El tipo de alojamiento que Elena podía pagar no parecía ser de los que anuncian en los periódicos. Las únicas residencias que venían en los anuncios por palabras estaban en Lincoln Park y eran a partir de cien dólares a la semana. Elena estaba pagando setenta y cinco al mes por su cuartito del Indiana Arms.

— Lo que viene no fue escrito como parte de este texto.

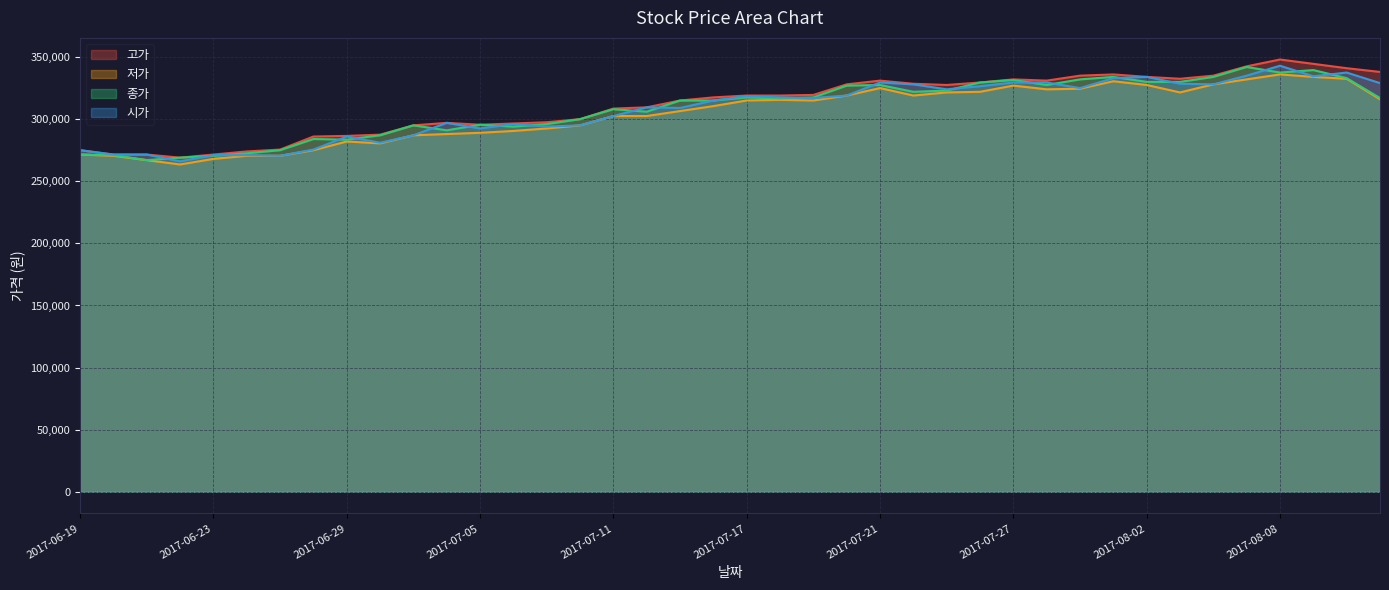

Reading right to left, extract all data points from this chart.

고가: 2017-08-11=338000	2017-08-10=341000	2017-08-09=344500	2017-08-08=348000	2017-08-07=342500	2017-08-04=335000	2017-08-03=332500	2017-08-02=334000	2017-08-01=336000	2017-07-31=335000	2017-07-28=331000	2017-07-27=332000	2017-07-26=329500	2017-07-25=327500	2017-07-24=328500	2017-07-21=331000	2017-07-20=328000	2017-07-19=319500	2017-07-18=319000	2017-07-17=319000	2017-07-14=317500	2017-07-13=315000	2017-07-12=309500	2017-07-11=308500	2017-07-10=300000	2017-07-07=297500	2017-07-06=296500	2017-07-05=295500	2017-07-04=297000	2017-07-03=295000	2017-06-30=287500	2017-06-29=286500	2017-06-28=286000	2017-06-27=275500	2017-06-26=274000	2017-06-23=271500	2017-06-22=269000	2017-06-21=271500	2017-06-20=271500	2017-06-19=275000
저가: 2017-08-11=316000	2017-08-10=332500	2017-08-09=334000	2017-08-08=336000	2017-08-07=332000	2017-08-04=328000	2017-08-03=321500	2017-08-02=327500	2017-08-01=330500	2017-07-31=324500	2017-07-28=324000	2017-07-27=327000	2017-07-26=322000	2017-07-25=321500	2017-07-24=319000	2017-07-21=325000	2017-07-20=319000	2017-07-19=315000	2017-07-18=315500	2017-07-17=315000	2017-07-14=310500	2017-07-13=306500	2017-07-12=302500	2017-07-11=302500	2017-07-10=295000	2017-07-07=292500	2017-07-06=290500	2017-07-05=289000	2017-07-04=288000	2017-07-03=287000	2017-06-30=280500	2017-06-29=282000	2017-06-28=275000	2017-06-27=270500	2017-06-26=270500	2017-06-23=268000	2017-06-22=263500	2017-06-21=267000	2017-06-20=270500	2017-06-19=271500
종가: 2017-08-11=317000	2017-08-10=333000	2017-08-09=339500	2017-08-08=337500	2017-08-07=342000	2017-08-04=334000	2017-08-03=330000	2017-08-02=330000	2017-08-01=334000	2017-07-31=332000	2017-07-28=327500	2017-07-27=331500	2017-07-26=329500	2017-07-25=323000	2017-07-24=322000	2017-07-21=327500	2017-07-20=327000	2017-07-19=317500	2017-07-18=316500	2017-07-17=317500	2017-07-14=315000	2017-07-13=315000	2017-07-12=306000	2017-07-11=308000	2017-07-10=300000	2017-07-07=296000	2017-07-06=294000	2017-07-05=295500	2017-07-04=291000	2017-07-03=295000	2017-06-30=287000	2017-06-29=283500	2017-06-28=284000	2017-06-27=275000	2017-06-26=272500	2017-06-23=270500	2017-06-22=269000	2017-06-21=267000	2017-06-20=271000	2017-06-19=271500
시가: 2017-08-11=329000	2017-08-10=337500	2017-08-09=334500	2017-08-08=343000	2017-08-07=335000	2017-08-04=328000	2017-08-03=328500	2017-08-02=334000	2017-08-01=333000	2017-07-31=325000	2017-07-28=329500	2017-07-27=329500	2017-07-26=326500	2017-07-25=324000	2017-07-24=328000	2017-07-21=329500	2017-07-20=319000	2017-07-19=317000	2017-07-18=317500	2017-07-17=318500	2017-07-14=315000	2017-07-13=309000	2017-07-12=309500	2017-07-11=302500	2017-07-10=295000	2017-07-07=294000	2017-07-06=296000	2017-07-05=292500	2017-07-04=297000	2017-07-03=287000	2017-06-30=281000	2017-06-29=286000	2017-06-28=275500	2017-06-27=270500	2017-06-26=271000	2017-06-23=271000	2017-06-22=266000	2017-06-21=271500	2017-06-20=271500	2017-06-19=275000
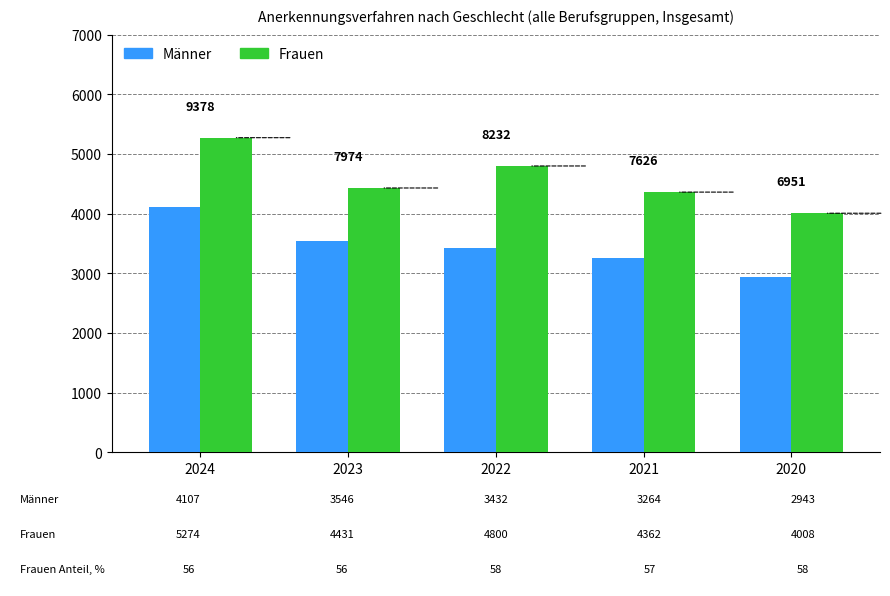

At which label is Frauen closest to 4641?

2022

Me pasé cuatro horas pateando inútilmente las calles. Peiné el barrio Sur, cubriendo la calle Cermak entre Indiana y Halsted. Hace un siglo vivían aquí los Fields, los Sears y los Armour. Cuando se fueron a la orilla norte, la zona se degradó rápidamente. Hoy sólo se encuentran terrenos baldíos, vendedores de coches, viviendas de protección oficial y las ocasionales viviendas de ocupación individual. Hace algunos años alguien decidió restaurar todo un bloque de las mansiones originales. Allí se alzan, como una macabra ciudad fantasma, opulentas carcasas vacías en medio de la decadencia que impregna la vecindad.

Los pilotes del ferrocarril elevado del Dan Ryan que corren sobre mi cabeza me hacen sentir insignificante mientras voy de puerta en puerta, preguntando a algún portero borracho o indiferente por un cuarto para mi tía. Recordé vagamente haber leído algo respecto a todas las viviendas de ocupación individual que fueron derribadas cuando construyeron las Torres Presidenciales, pero por lo que fuese el impacto que eso pudo tener en la calle no me había impresionado antes. Sencillamente no había alojamiento disponible para gente de escasos recursos como Elena. Los hoteles que encontré estaban todos llenos -y las víctimas del incendio de la noche anterior, más listas que yo, habían estado allí al amanecer para alquilar los pocos cuartos disponibles. Caí en eso a la cuarta vez que un mugriento encargado me dijo: "Lo siento, si hubiese venido a primera hora de la mañana, cuando aún teníamos algo…"

A las tres suspendí la búsqueda. Al borde del pánico ante la perspectiva de tener que alojar a Elena indefinidamente en el futuro, me dirigí a mi oficina del Loop para llamar a mi tío Peter. Esa decisión sólo podía tomarla cuando el pánico se apoderaba de mí.